The project will contribute to the development of an effective and humanitarian European response to the migration crisis in the Mediterranean through integrating quantitative and qualitative evidence into a comprehensive migration database. The project has four specific objectives:
Firstly, the research will disentangle the category of ‘mixed migration’, often referred to in both scholarly and policy literatures, and shed light on the transitory dynamics of migration processes. It will do so by establishing who the migrants are that arrive in Europe via the central Mediterranean route; which routes they take; and, where they seek to go.
Secondly, in addition to mapping this diversity, the research will record the inconsistent implementation of supposedly uniform practices of migration governance, and the impact this has on migrants and the journeys the take.
This is specifically relevant in relation to the policy of finger printing.
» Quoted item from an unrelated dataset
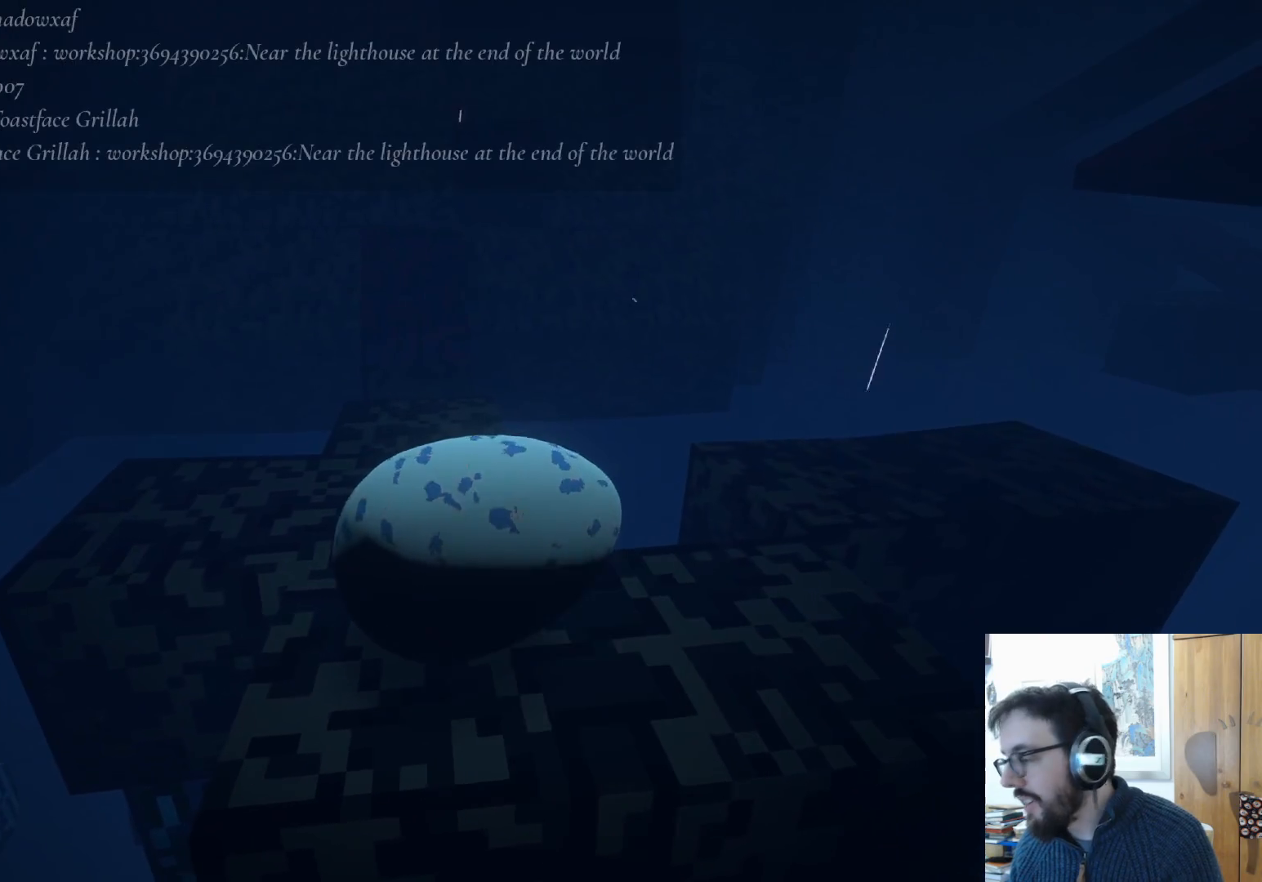
{"buttons": [], "left_stick": "left", "right_stick": "center", "events": [[150, "left_stick", "up"], [350, "left_stick", "up-left"], [467, "left_stick", "left"]]}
Under the Dublin Regulation, migrants are to be finger printed at the point of arrival in the EU, however, as this policy is not uniformly implemented, finger printing might occur elsewhere, which could have significant implications for migrant journeys and experiences.
Thirdly, the research will document these transitory dynamics of migration and governance through the production of a database or a “map”, which will be publicly accessible via the project website. The aim is to offer a comprehensive picture – including both quantitative figures and migrant narratives – that will be a useful tool and resource on the migration crisis for academics, practitioners and policy makers.
Finally, in addition to documenting the crisis, the research will propose a durable solution to it.
Specifically, the research will develop policy recommendations directly relevant to the European Agenda on Migration, recently announced by the EU Commission.
A key part of this Agenda is an agreement on relocation and resettlement of refugees on the basis of a complex distribution key.
However, these redistribution policies will only function in an effective and humanitarian manner if they are based not only on ‘objective’ quantitative measurements but also on the qualitative knowledge about migrant experiences and journeys produced by this research.